Interviste Lavoro Traghetti

Carenza di marittimi, il Mims apre al personale di terra per i traghetti 

Assarmatori e Confitarma in campo insieme ai sindacati per imbarcare personale di supporto, GNV prima compagnia a chiedere la deroga. De Falco: “Il Ministro chiarisca immediatamente”

Genova – Dopo diversi mesi di appelli per la mancanza di personale di bordo, le compagnie armatoriali di navigazione pare abbiano trovato una soluzione temporanea.

In accordo con il Ministero delle infrastrutture e della mobilità sostenibili, e insieme alle principali sigle sindacali, Assarmatori e Confitarma siglano il documento affinché le compagnie possano imbarcare sulle navi passeggeri anche personale non marittimo, per andare a supporto di chi, a bordo, non riesce a coprire tutte le mansioni.

La carenza di personale qualificato per i servizi ai passeggeri, soprattutto sui traghetti, ha portato a una situazione di emergenza.

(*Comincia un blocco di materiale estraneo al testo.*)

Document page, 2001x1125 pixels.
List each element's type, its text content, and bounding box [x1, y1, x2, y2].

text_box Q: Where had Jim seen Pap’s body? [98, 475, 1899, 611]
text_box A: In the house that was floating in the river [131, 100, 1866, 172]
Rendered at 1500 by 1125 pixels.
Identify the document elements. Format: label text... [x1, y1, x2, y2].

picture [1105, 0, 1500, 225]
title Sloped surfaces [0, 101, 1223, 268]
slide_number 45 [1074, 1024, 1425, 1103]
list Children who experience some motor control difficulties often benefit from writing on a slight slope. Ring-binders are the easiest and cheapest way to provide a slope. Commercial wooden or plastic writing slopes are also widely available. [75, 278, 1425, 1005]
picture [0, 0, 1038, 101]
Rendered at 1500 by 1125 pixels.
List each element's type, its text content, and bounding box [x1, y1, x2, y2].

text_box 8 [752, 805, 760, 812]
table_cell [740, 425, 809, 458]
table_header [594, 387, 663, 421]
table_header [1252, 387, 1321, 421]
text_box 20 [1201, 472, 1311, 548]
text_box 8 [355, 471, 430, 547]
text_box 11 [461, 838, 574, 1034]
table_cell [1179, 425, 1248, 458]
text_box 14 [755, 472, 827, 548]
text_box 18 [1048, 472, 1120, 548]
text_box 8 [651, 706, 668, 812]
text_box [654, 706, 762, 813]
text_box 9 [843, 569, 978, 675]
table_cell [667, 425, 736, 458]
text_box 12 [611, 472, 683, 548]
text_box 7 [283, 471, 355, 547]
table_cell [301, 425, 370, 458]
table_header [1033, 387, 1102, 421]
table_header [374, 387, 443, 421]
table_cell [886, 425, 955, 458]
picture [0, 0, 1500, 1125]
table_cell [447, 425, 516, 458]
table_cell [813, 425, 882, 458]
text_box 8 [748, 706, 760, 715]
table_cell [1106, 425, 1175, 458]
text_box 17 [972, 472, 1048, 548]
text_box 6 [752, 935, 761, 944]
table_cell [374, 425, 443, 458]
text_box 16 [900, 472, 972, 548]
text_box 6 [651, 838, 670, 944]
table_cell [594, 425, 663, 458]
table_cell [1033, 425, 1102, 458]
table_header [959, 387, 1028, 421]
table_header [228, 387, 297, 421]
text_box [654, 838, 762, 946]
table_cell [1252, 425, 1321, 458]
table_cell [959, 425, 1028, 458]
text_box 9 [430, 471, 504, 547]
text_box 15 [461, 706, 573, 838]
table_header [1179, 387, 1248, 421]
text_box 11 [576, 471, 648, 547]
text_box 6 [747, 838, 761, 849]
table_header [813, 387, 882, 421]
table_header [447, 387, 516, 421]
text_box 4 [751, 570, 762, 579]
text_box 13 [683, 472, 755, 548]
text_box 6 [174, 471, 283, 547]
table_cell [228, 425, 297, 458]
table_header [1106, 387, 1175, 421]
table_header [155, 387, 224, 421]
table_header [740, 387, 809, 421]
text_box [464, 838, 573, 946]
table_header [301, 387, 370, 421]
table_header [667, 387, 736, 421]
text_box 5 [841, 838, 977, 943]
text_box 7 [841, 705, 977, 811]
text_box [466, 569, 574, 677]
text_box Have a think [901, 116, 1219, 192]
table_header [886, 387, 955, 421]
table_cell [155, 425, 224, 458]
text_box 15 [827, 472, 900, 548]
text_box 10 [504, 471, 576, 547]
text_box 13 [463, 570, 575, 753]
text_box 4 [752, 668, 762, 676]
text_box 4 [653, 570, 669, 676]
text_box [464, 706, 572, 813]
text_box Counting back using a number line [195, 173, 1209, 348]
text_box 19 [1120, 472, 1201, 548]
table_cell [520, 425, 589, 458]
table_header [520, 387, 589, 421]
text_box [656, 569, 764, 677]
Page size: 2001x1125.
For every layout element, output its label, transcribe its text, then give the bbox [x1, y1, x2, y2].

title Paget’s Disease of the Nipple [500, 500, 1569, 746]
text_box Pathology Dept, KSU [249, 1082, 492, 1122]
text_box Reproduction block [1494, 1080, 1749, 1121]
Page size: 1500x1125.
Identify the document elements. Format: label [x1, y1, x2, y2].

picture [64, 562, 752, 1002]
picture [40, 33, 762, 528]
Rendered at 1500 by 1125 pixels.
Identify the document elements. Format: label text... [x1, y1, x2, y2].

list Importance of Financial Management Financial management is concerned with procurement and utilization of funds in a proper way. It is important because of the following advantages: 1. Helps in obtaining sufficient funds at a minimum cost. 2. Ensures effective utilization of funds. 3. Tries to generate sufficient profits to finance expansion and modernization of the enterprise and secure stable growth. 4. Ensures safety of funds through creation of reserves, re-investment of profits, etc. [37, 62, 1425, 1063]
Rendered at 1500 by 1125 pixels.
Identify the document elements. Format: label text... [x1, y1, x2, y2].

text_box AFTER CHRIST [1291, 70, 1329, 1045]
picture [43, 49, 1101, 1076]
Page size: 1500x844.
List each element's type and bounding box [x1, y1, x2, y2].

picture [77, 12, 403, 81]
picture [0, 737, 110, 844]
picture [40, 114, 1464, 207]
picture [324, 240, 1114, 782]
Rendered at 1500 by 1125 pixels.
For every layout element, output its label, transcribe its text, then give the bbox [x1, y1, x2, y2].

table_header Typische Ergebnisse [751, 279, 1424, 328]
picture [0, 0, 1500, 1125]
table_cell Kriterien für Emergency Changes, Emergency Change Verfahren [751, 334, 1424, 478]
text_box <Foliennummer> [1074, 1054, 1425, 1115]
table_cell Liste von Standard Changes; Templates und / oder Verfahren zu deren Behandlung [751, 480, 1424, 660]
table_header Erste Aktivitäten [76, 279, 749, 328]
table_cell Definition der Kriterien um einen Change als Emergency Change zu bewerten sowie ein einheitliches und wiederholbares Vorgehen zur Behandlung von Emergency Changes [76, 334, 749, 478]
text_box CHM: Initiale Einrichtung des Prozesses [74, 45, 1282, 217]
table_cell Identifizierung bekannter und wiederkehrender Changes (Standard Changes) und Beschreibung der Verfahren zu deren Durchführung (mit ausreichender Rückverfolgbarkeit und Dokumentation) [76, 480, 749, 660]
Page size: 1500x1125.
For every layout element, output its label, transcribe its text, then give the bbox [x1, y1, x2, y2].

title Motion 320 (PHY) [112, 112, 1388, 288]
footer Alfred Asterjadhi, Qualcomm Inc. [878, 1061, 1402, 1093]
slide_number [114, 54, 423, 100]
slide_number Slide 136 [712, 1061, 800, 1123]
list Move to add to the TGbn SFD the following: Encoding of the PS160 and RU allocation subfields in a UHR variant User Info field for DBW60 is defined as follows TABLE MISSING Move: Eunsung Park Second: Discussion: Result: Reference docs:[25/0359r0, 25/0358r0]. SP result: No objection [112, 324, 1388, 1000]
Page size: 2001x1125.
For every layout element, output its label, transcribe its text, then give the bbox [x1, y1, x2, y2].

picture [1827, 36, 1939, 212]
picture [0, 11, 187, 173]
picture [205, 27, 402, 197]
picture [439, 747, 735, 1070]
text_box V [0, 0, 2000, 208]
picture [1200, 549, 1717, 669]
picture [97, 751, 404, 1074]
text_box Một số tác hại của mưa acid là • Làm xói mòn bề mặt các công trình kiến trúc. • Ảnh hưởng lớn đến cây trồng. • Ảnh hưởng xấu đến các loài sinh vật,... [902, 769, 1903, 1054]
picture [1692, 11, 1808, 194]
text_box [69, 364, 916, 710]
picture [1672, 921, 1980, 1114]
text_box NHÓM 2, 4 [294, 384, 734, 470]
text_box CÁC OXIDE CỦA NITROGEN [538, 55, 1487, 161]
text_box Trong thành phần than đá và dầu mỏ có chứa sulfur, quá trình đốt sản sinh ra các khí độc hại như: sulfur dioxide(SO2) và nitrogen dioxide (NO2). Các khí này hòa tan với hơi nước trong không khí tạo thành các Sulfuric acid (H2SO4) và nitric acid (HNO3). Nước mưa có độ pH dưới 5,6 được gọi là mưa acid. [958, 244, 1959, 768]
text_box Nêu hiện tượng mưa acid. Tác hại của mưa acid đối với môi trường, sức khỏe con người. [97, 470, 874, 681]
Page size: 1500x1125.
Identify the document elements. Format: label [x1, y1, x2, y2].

Che si è tradotta nel documento approvato dal Mims per autorizzare l’imbarco di personale di terra, assunto da ditte terze, che verrà impiegato per un periodo di tempo limitato per assicurare igiene e servizi di ristorazione ai tanti viaggiatori sulle rotte italiane.

Ma la toppa copre un buco troppo ampio, e rischia di provocare più danni che benefici. “Tutto questo è in violazione di legge”, tuona Gregorio De Falco, Ufficiale della Guardia costiera e senatore uscente. “Ci troviamo davanti a una situazione paradossale, anacronistica e grave. Come si può pensare di supplire alla mancanza di personale a bordo con lavoratori di terra che non hanno seguito tutti i corsi sulla sicurezza e sulle operazioni di salvataggio?”.

gregorio de falco

Il Codice della Navigazione parla chiaro: all’articolo 317, comma 2, viene esplicitamente detto che “In caso di accertata indisponibilità di marittimi in possesso di titoli professionali richiesti dalle norme in vigore, su parere favorevole del comandante del porto, [il Ministro] può consentire, ai fini della composizione dell’equipaggio delle navi da carico e da pesca, l’imbarco, per un periodo di tempo non superiore a tre mesi, di marittimi muniti del titolo immediatamente inferiore a quello prescritto”.

Situazione ben diversa dall’istanza presentata da GNV, prima compagnia a chiedere l’apertura al Mims, che invece vedrebbe personale senza tali requisiti e impiegato su navi passeggeri. “Qui non ci sono titoli, non c’è alcuno straccio di norma. È come se si chiedesse a un passeggero di pilotare l’aereo. E neanche in condizioni estreme, durante il tragitto, ma prima di partire. Se è questa la condizione di sicurezza che ha in mente il ministro, è ora che lasci il suo ruolo”, prosegue De Falco.

“Se anche queste persone andassero a ricoprire ruoli di basso livello, non è detto, per quanto ne sappiamo oggi, che abbiano già seguito corsi specifici sulla sicurezza. Corsi che, sia ben chiaro, sono obbligatori per legge. Cosa succede in caso di emergenza?”.

Tra i promotori dell’iniziativa, si parla invece di un buon risultato, vista la ormai cronica mancanza di lavoratori che possano assicurare il buon funzionamento del servizio di bordo. Dalla pulizia delle cabine e degli spazi comuni alla ristorazione, sono numerose le offerte di lavoro che vanno deserte. La soluzione temporanea per il periodo di agosto e settembre sembra quindi un buon compromesso alle associazioni di categoria, con l’obbligo poi per le compagnie di dimostrare di aver cercato inutilmente il personale tra gli iscritti alla “Gente di Mare”. “Se gli armatori pagassero meglio queste figure e si lavorasse bene sulle prospettive professionali, il personale ci sarebbe eccome”, prosegue l’ex Capitano di fregata.